“Civility is about more than just politeness, although politeness is a necessary first step. It is about disagreeing without disrespect, seeking common ground as a starting point for dialogue about differences, listening past one’s preconceptions, and teaching others to do the same. Civility is the hard work of staying present even with those with whom we have deep-rooted and fierce disagreements.”—Tomas Spath and Cassandra Dahnke, Founders, Institute for Civility in Government
I will never forget traveling to a conference as a junior scholar in the field of communication, fresh from my dissertation defense, and working to build my vita. An article from my dissertation was accepted for a panel on communication in everyday life, using the theories of one of my heroes: Kenneth Burke. Burke helped me to take seriously the intention and impact of symbol use (and misuse!), noting that even in small daily conversations there existed power and potential to shape what is and what could be.
I traveled from the airport to the upcoming conference, thinking about the fact that I had never before been to Pennsylvania, and wondering how much time there would be to explore. In the van, a man struck up conversation about the weather, and it was fun to chat about light hearted topics, knowing that the weekend would be full of weightier stuff. When the van arrived at the conference site, my travel companion and I realized we were both heading in the same direction. He paid the driver first, and while I paid my bill, he opened both van doors, put the step on the ground and waited for me to descend with my bags. This man then asked me what I was presenting, and I told him, and he was curious, “I don’t think I’ve heard your name.” I thought to myself, “Well, that’s because I’m just getting started.” I then asked him his name, and he told me, and I commented, “I have heard your name.” At this response, he stopped and looked at me, puzzled. He then wished me well and left.

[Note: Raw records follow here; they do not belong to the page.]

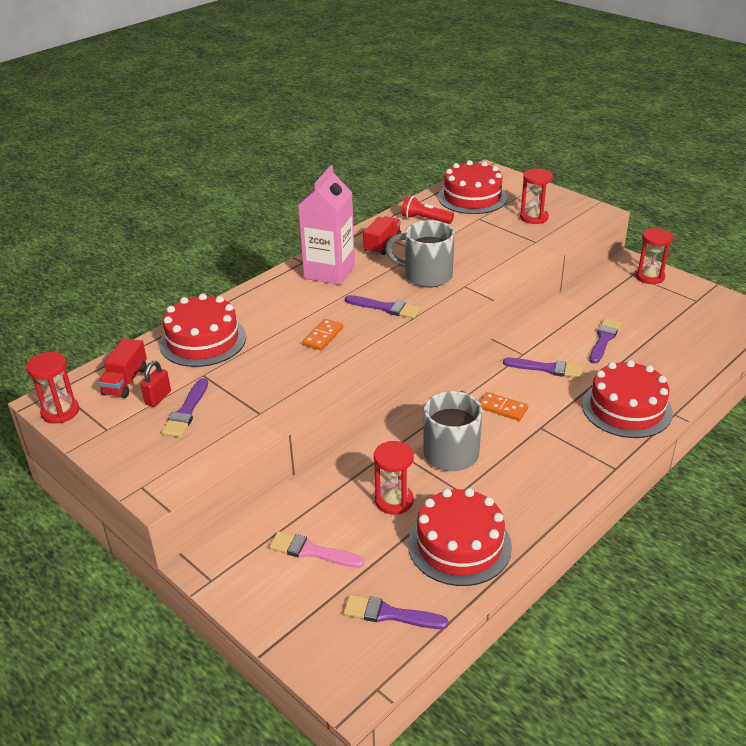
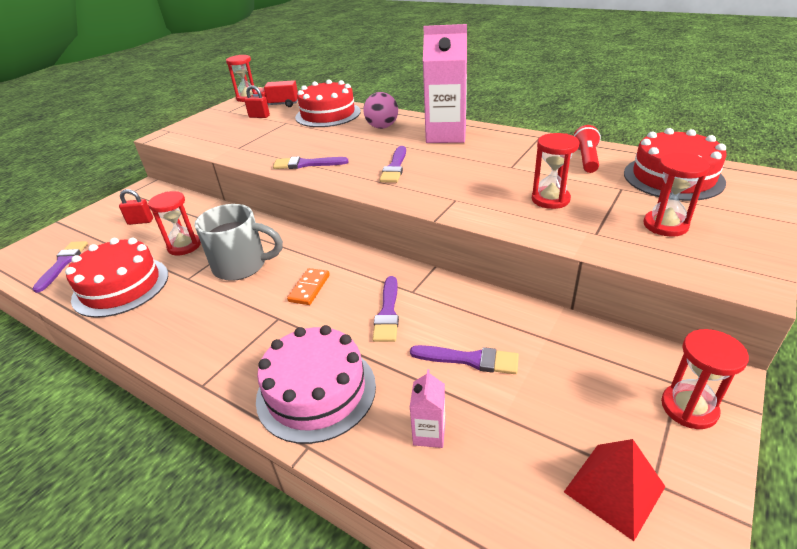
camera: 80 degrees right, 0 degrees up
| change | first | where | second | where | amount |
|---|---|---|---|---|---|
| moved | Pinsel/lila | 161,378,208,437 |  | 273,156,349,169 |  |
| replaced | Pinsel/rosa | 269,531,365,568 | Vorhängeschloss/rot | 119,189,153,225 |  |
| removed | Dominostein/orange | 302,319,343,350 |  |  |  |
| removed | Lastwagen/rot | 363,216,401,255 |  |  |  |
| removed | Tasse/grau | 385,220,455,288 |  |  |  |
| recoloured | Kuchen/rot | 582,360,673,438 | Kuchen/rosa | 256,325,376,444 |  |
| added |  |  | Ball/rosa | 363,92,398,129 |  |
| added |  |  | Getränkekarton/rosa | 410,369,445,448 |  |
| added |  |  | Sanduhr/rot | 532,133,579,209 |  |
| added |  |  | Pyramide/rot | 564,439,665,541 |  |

When I received the conference packet to read through panels and guest speakers, I realized that I had walked into the conference with the keynote speaker. Not only was this man the headliner for the conference, he was also the director of a graduate program of one of the top five communication programs in the U.S., the director of a public policy institute, and a prolific writer of political communication and social change. In that moment, I was glad no one was able to see my burning red face.
This brief interaction marked an important moment on my journey to understanding civility. I will never forget the kindness and the grace of this man. He could have said, “Don’t you know who I am?” or “I am so-and-so, and here is what I’ve done.” Instead, he seemed to be content being in conversation without his accomplishments, not needing praise. Also, he saw me, not in terms of what I published, but as one that had something meaningful to offer in that lived moment. It was awesome to experience power and privilege translated into humility.
For me, civility is therefore more process than product; a reaching for voice, mutuality, respect, and dignified deliberation. As Tomas Spath and Cassandre Dahnke, Founders of the Institute for Civility in Government, argue: “Civility is claiming and caring for one’s identity, needs, and beliefs without degrading someone else’s in the process.” Mark Gerzon defines citizenship through an attitude of listening and learning, and John Gastil argues for an ideal democracy through characteristics like inclusiveness, equal distribution of ultimate authority, and recognition of mutuality. For the purpose of this blog, the concept of civility incorporates both the longing for common ground with others and the communication ground rules that make effective dialogue, deliberation, and relationship possible.
Gastil, John. Democracy in Small Groups, 2nd ed. Library of Congress, 2014.
Gerzon, Mark. The Reunited States of America. Oakland, CA: Berrett-Koehler Publishers, Inc., 2016.